## EXERCISE INSTRUCTIONS
Each line of the records below needs repeating exactly. Skip the pictures.

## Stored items
■ ■ ■ ■ ■ ■ ■

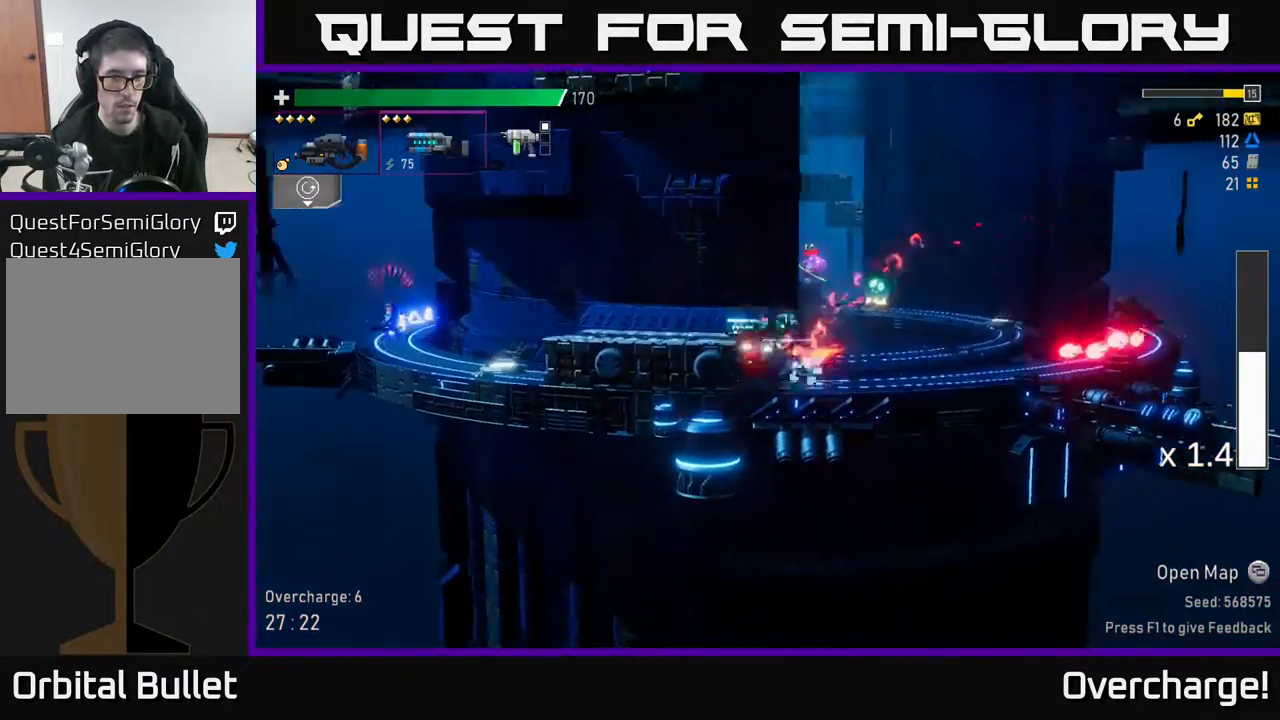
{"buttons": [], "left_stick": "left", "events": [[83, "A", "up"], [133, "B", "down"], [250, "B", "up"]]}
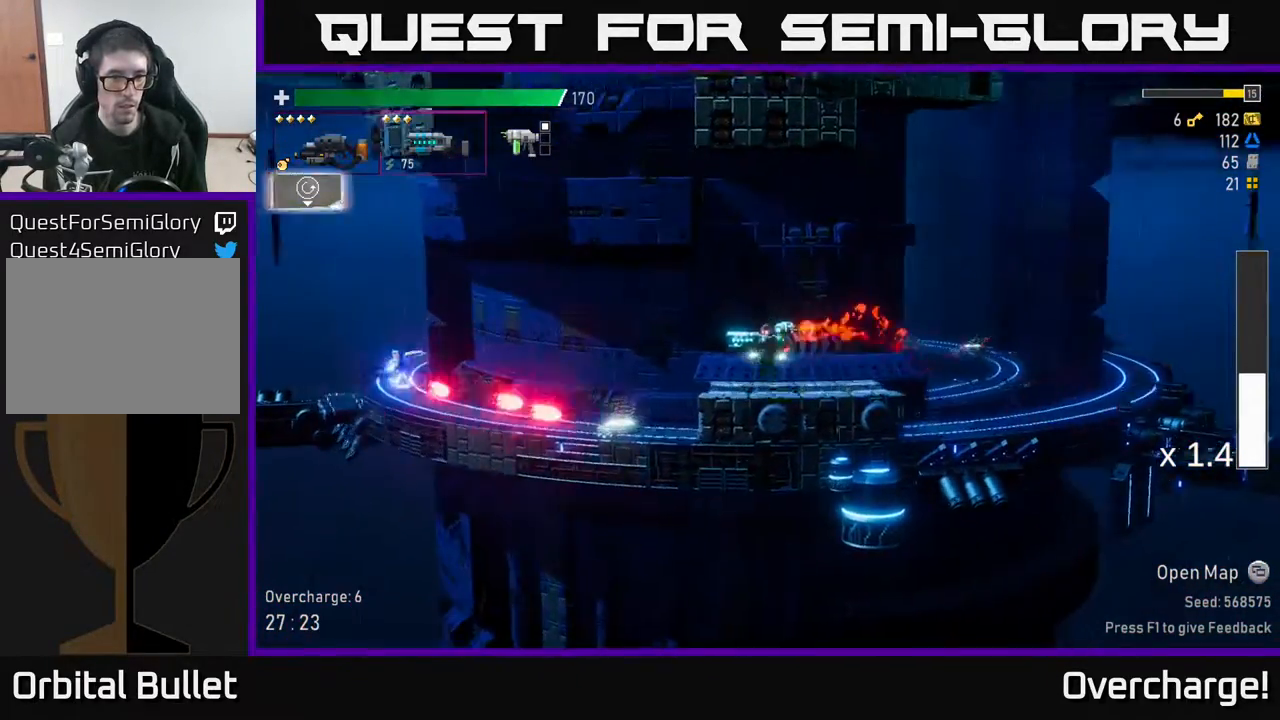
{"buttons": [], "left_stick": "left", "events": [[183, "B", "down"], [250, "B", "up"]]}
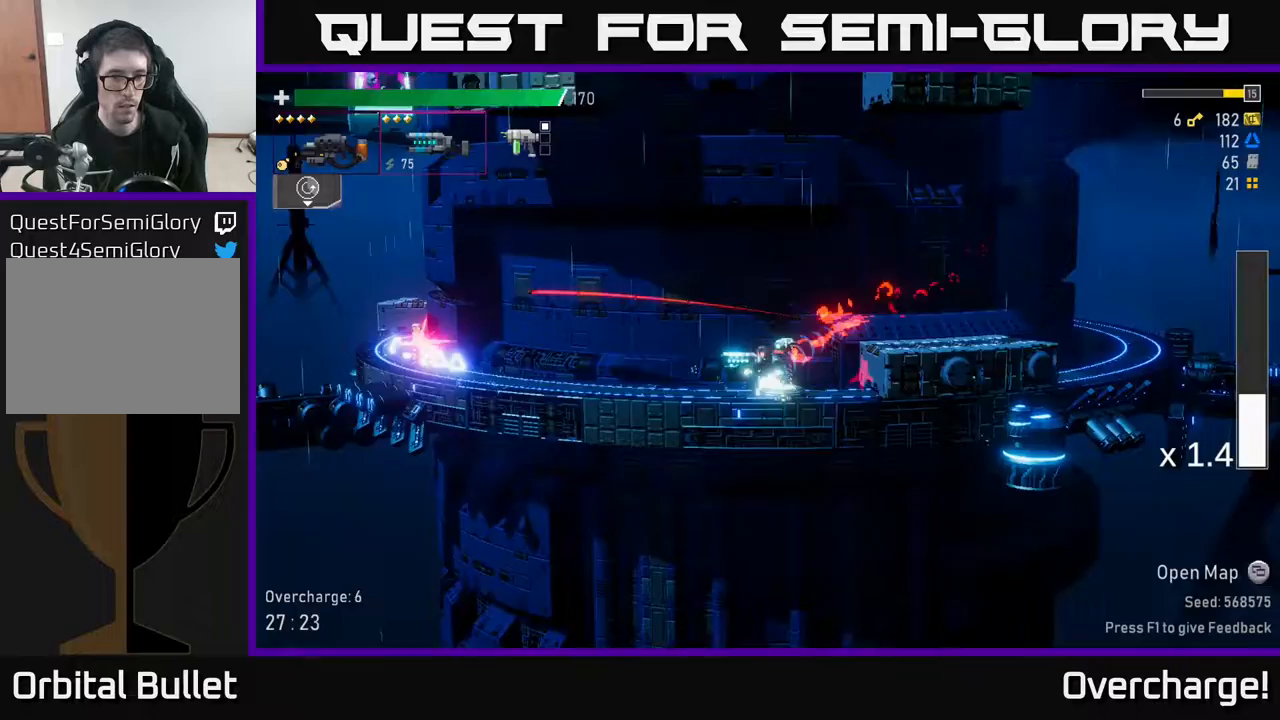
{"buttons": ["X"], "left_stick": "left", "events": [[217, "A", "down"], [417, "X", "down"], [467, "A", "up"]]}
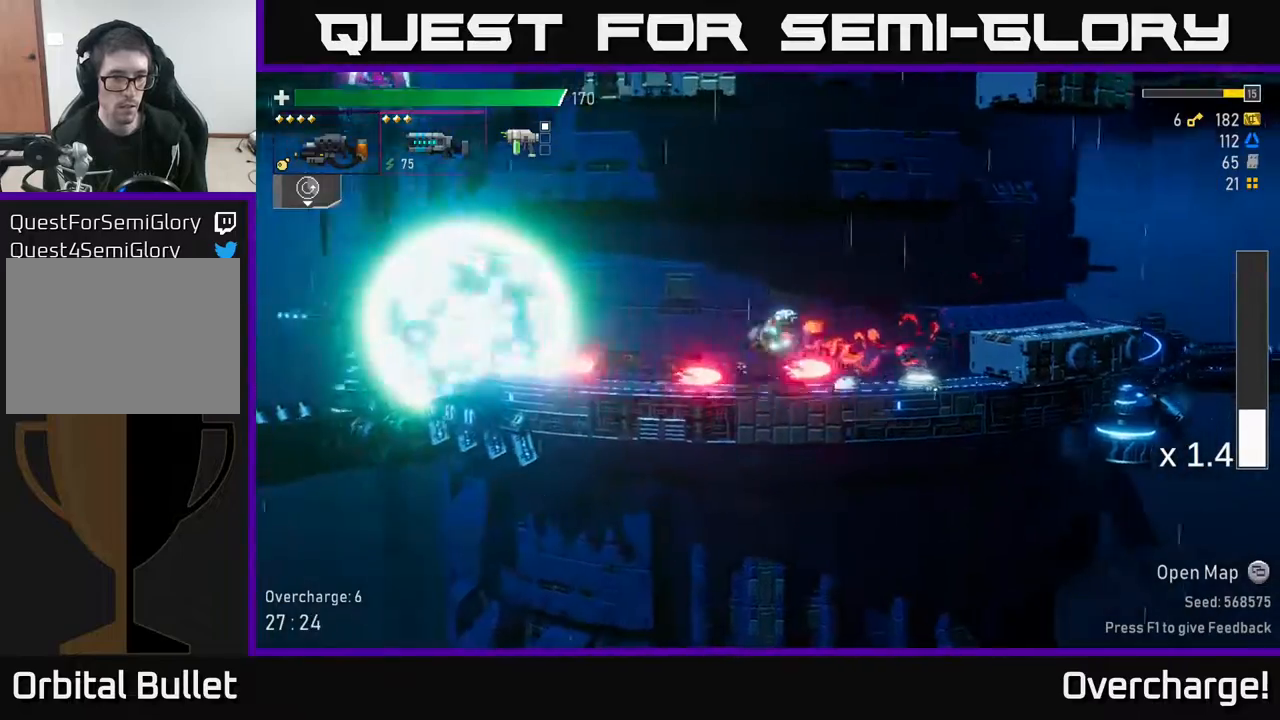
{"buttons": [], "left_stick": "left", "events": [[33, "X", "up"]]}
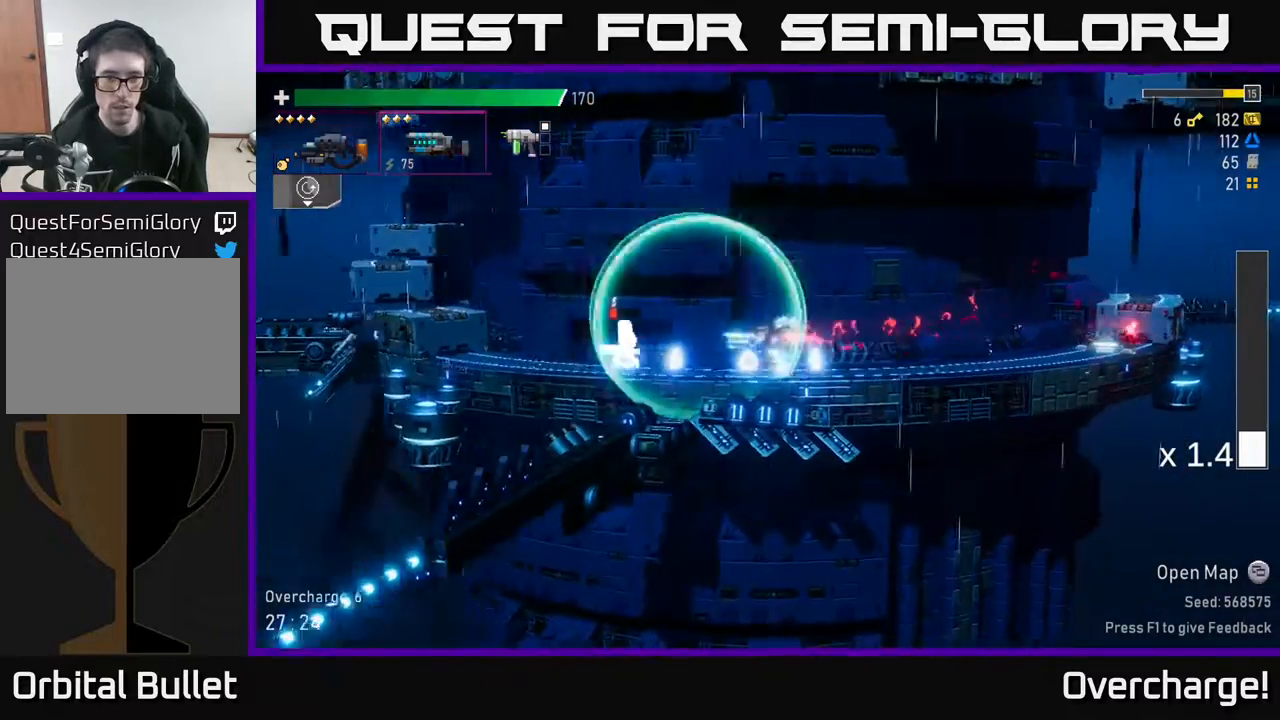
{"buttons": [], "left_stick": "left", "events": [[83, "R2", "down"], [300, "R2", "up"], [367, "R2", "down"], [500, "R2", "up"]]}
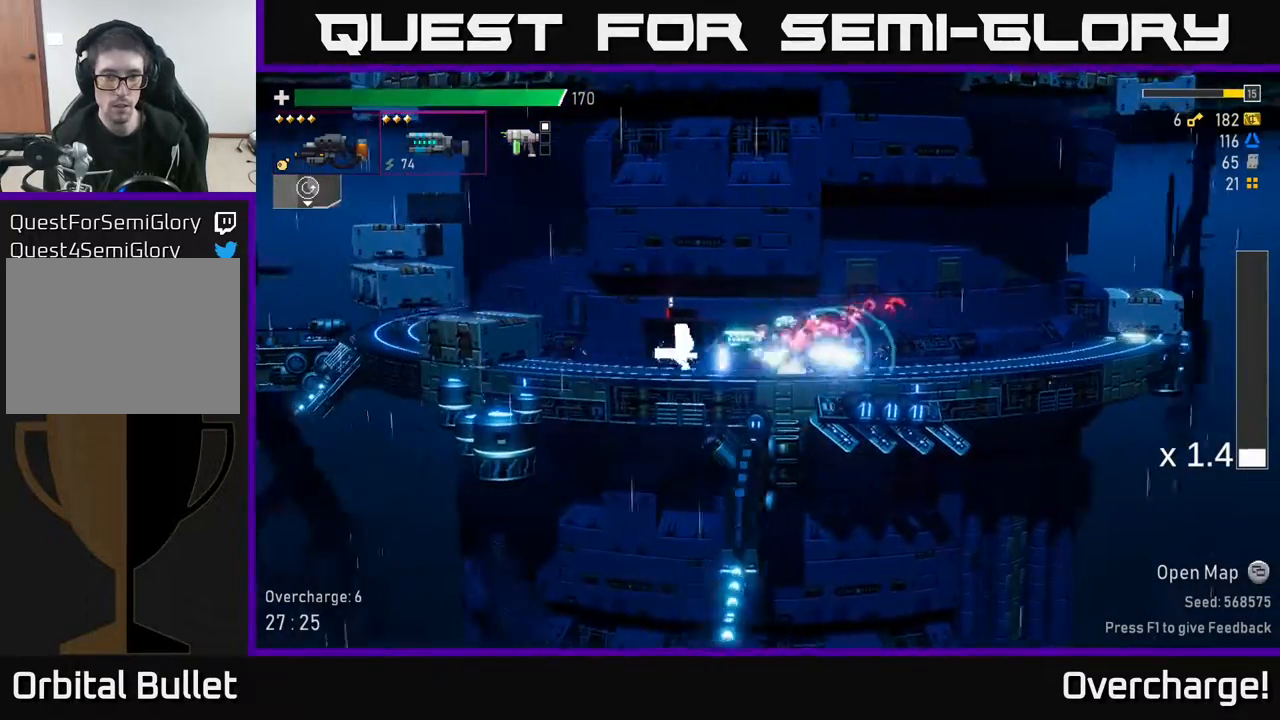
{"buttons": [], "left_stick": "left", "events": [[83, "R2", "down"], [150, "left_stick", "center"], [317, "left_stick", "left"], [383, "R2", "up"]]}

■ ■ ■ ■ ■ ■ ■

## SOLUTION FOR THIS PROBLEM
{"buttons": [], "left_stick": "left", "events": [[83, "A", "up"], [133, "B", "down"], [250, "B", "up"]]}
{"buttons": [], "left_stick": "left", "events": [[183, "B", "down"], [250, "B", "up"]]}
{"buttons": ["X"], "left_stick": "left", "events": [[217, "A", "down"], [417, "X", "down"], [467, "A", "up"]]}
{"buttons": [], "left_stick": "left", "events": [[33, "X", "up"]]}
{"buttons": [], "left_stick": "left", "events": [[83, "R2", "down"], [300, "R2", "up"], [367, "R2", "down"], [500, "R2", "up"]]}
{"buttons": [], "left_stick": "left", "events": [[83, "R2", "down"], [150, "left_stick", "center"], [317, "left_stick", "left"], [383, "R2", "up"]]}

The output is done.